The annual Stroke Report acts as a foundation for knowledge exchange and quality improvement at a system and organizational level. CorHealth Ontario will continue to collaborate with Ontario’s 11 Regional Stroke Networks to align operating plans, knowledge translation approaches and implementation strategies to continue to advance best practice stroke care across the province.

2019/20 Stroke Care in Ontario Infographic

To capture key highlights from the report, CorHealth Ontario in collaboration with key stakeholders have developed the Ontario 2019/20 Stroke Care in Ontario infographic. Please click here to view the infographic.

In addition to the infographic, the Stroke Regional Directors and District Stroke Coordinators, have been provided with a comprehensive report that captures additional performance indicators for stakeholder engagement and quality improvement.

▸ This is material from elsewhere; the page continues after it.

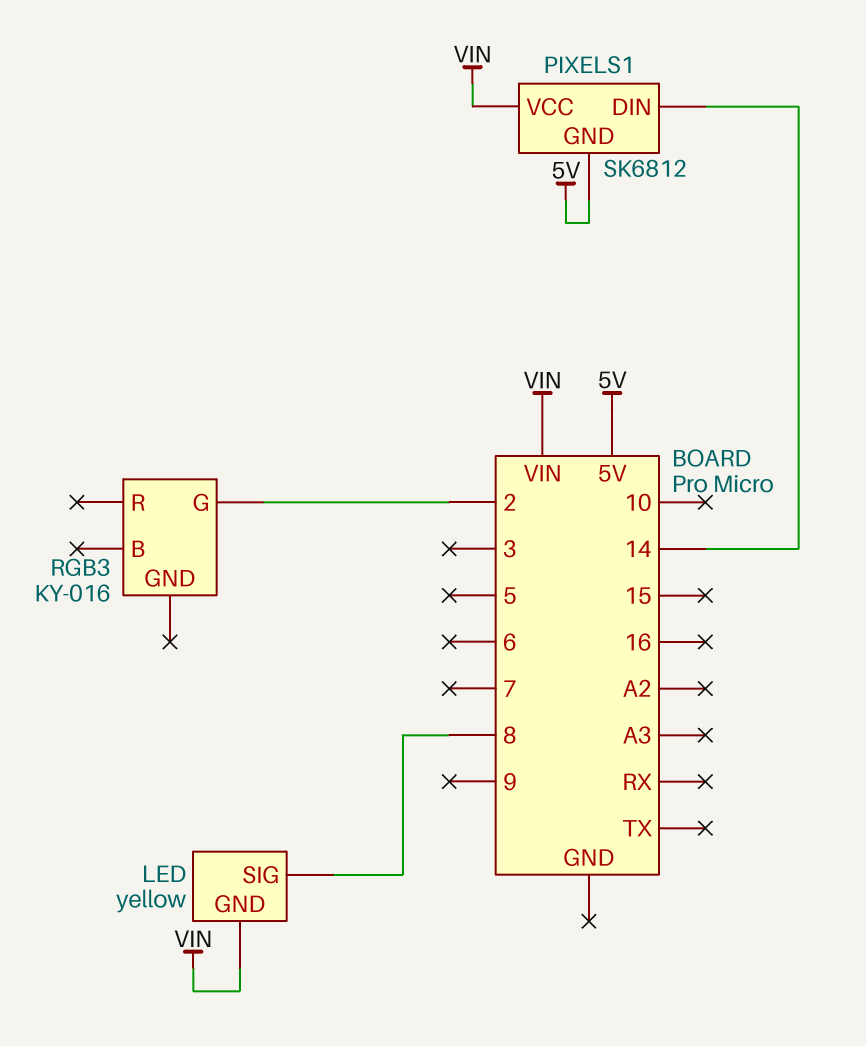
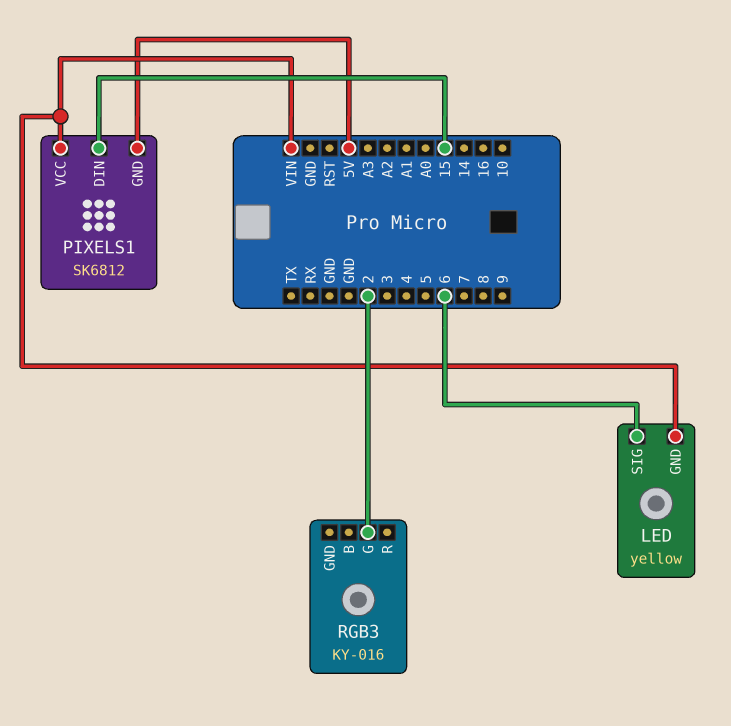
LED pin SIG: 8 -> 6
PIXELS1 pin DIN: 14 -> 15

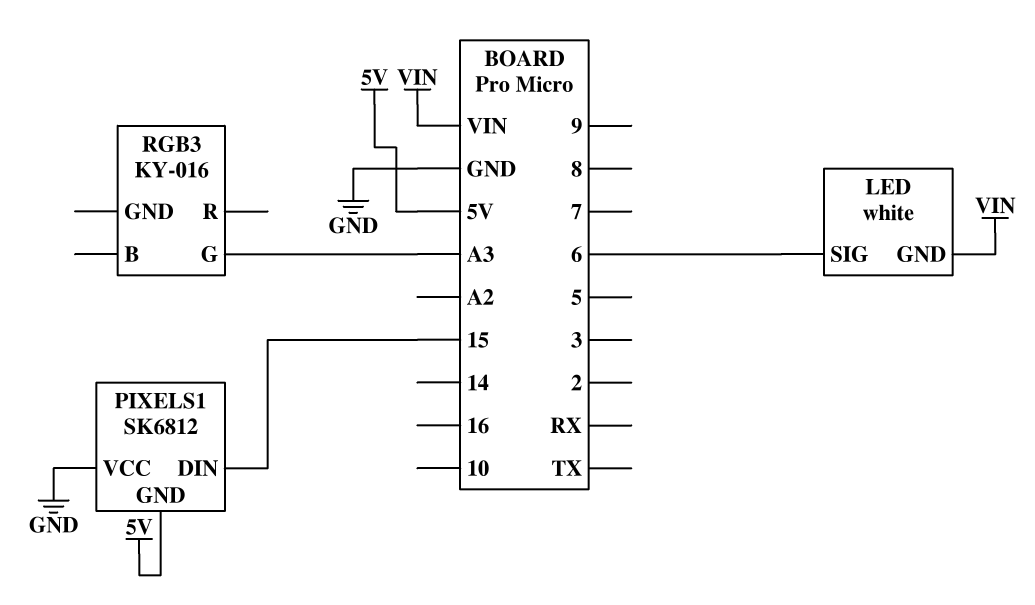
LED: yellow -> white
PIXELS1 pin VCC: VIN -> GND
RGB3 pin G: 2 -> A3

If you have any questions, please contact us at oh-corh_service@ontariohealth.ca

1Boulanger, J., Lindsay, M., Gubitz, G., Smith, E., Stotts, G., Foley, N., … Butcher, K. (2018). Canadian Stroke Best Practice Recommendations for Acute Stroke Management: Prehospital, Emergency Department, and Acute Inpatient Stroke Care, 6th Edition, Update 2018. International Journal of Stroke, 13(9), 949–984. https://doi.org/10.1177/1747493018786616

2Heart & Stroke Foundation. Canadian Stroke Best Practices Stroke Quality Advisory Committee. Quality of Stroke Care in Canada. Update 2016 Final (R12). Accessed April 15, 2021 at https://www.strokebestpractices.ca/-/media/1-stroke-best-practices/quality/english/2016strokekeyindicators.ashx

Data Disclaimer:

This study made use of de-sensitized data from the ICES data repository, which is managed by the Institute for Clinical Evaluative Sciences with support from its funders and partners: Canada's Strategy for Patient-Oriented Research (SPOR), the Ontario SPOR Support Unit, the Canadian Institutes of Health Research (CIHR) and the Government of Ontario. The opinions, results and conclusions reported are those of CorHealth Ontario. No endorsement by ICES or any of its funders or partners is intended or should be inferred.

Parts of this material are based on data and/or other information compiled and provided by CIHI. However, the analyses, conclusions, opinions, and statements expressed in the material are those of the author(s), and not necessarily those of CIHI.